La motricidad gruesa se refiere a la habilidad para mover los músculos del cuerpo de manera compleja. | Fuente: Shutterstock

De acuerdo con la organización Mundial de la Salud (OMS), un desarrollo infantil saludable incluye tanto la maduración en los aspectos físicos, cognitivos, lingüísticos, socioafectivos y temperamentales, así como la estimulación de la motricidad fina y gruesa.

La palabra motriz o motora significa mover - en este caso - estimular el movimiento de extremidades y potenciar las habilidades físicas, que es esencial para que los niños exploren mejor el mundo y se desarrollen integralmente.

La estimulación motriz de niños y niñas es fundamental para el aprendizaje, pues motiva los sentidos, hace que descubran sus habilidades, puedan expresar deseos y necesidades, mejora su autoestima y construye su identidad.

Existen dos tipos de motricidad que deben ser estimuladas. La motricidad gruesa se refiere a la habilidad para mover los músculos del cuerpo de manera compleja, por ejemplo, cambiar de posición, mantener el equilibrio, lanzar objetos o saltar una soga. Por su parte, la motricidad fina se refiere a actividades que necesitan la coordinación ojo-mano y de músculos cortos con el fin de realizar actividades como coger y manipular objetos.

Ejercicios para estimular la motricidad gruesa

De acuerdo con la Guía para la elaboración de planes de estimulación para la promoción del desarrollo infantil, elaborada entre Unicef y el Ministerio de Salud de Costa Rica, para niños de 1 a 2 años, algunos ejercicios que fortalecerán sus músculos son dar unos pasos solos, lanzar una pelota, mantenerse de pie brevemente y caminar de la mano de un adulto, pasar de estar echado boca arriba a estar de pie, subir y bajar escaleras acompañado de un adulto poniendo ambos pies en cada escalón.

A los niños de 2 a 3 años se les estimula con ejercicios como: pararse en un pie por al menos tres segundos, detenerse después de correr, caminar sobre una línea recta pintada en el piso e imitar cómo caminan algunos animales.
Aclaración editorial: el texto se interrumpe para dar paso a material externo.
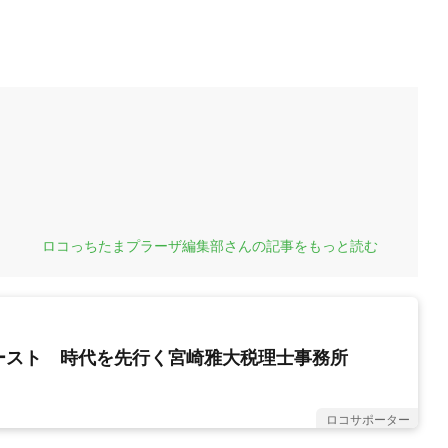
ロコっちたまプラーザ編集部さんの記事をもっと読む
ースト 時代を先行く宮崎雅大税理士事務所
ロコサポーター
Mientras se acercan más a los 3 años deben ser capaces de mantenerse de pie con los talones juntos, dar pasos de puntillas, caminar sobre un círculo trazado en el piso y saltar sobre un pie más de dos veces.

Los ejercicios de 3 a 4 años implican mantener el equilibrio en un pie por 8 segundos, ser capaces de reptar pegados al suelo apoyando sus codos y acostados boca abajo, alternar los pies al subir y bajar escaleras y coger una bola lanzada hacia ellos.

Cuando tienen de 4 a 5 años, deben aprender a saltar hacia atrás imitando a un adulto, darse un volantín, lanzar una pelota hacia arriba con ambas manos y cambiar de dirección al correr sin perder el equilibrio. A los 6 años debemos estimularlos con ejercicios como saltar abriendo y cerrando las piernas, transportar un limón en una cuchara por cuatro metros y recoger un objeto del suelo mientras corren sin parar de un lado a otro.

En el caso de niños de 2 a 3 años, construir una torre de cuatro a seis cubos sirve para estimular la motricidad fina. | Fuente: Shuttesrtcok

Ejercicios para estimular la motricidad fina

Según la misma guía, los ejercicios para la motricidad fina en niños de 1 a 2 años incluyen: sostener una crayola para hacer garabatos, pasar varias páginas a la vez de revistas o libros, introducir fichas en la ranura de un recipiente, construir una torre de cubos y abrir y cerrar zippers.

En el caso de niños de 2 a 3 años, la estimulación implica ejercicios como construir una torre de cuatro a seis cubos, dibujar un trazo circular previa demostración, pasar las páginas de un libro de una en una, así como abotonar botones grandes. Mientras se acercan a los 3 años, deben ser capaces de ensartar cosas en un cordón, enroscar la tapa de un frasco, lanzar un saquito de arroz dentro de una caja y rasgar un papel en línea recta.

Para los niños de 3 a 4 años se recomienda estimulación que implique recoger fideos delgados de una mesa y meterlos en un frasco, cerrar el puño y mover el pulgar y dibujar la letra H siguiendo un modelo. Para aquellos de 4 a 5 años, ayudan las actividades como tocar con el pulgar los demás dedos de la mano, recortar figuras impresas en papel, modelar figuras con plastilina y pintar sin salirse del contorno.

Finalmente, a los 6 años debemos estimularlos logrando que copien su nombre o palabras cortas, doblen un papel para formar una figura y hagan pelotitas de papel con una sola mano.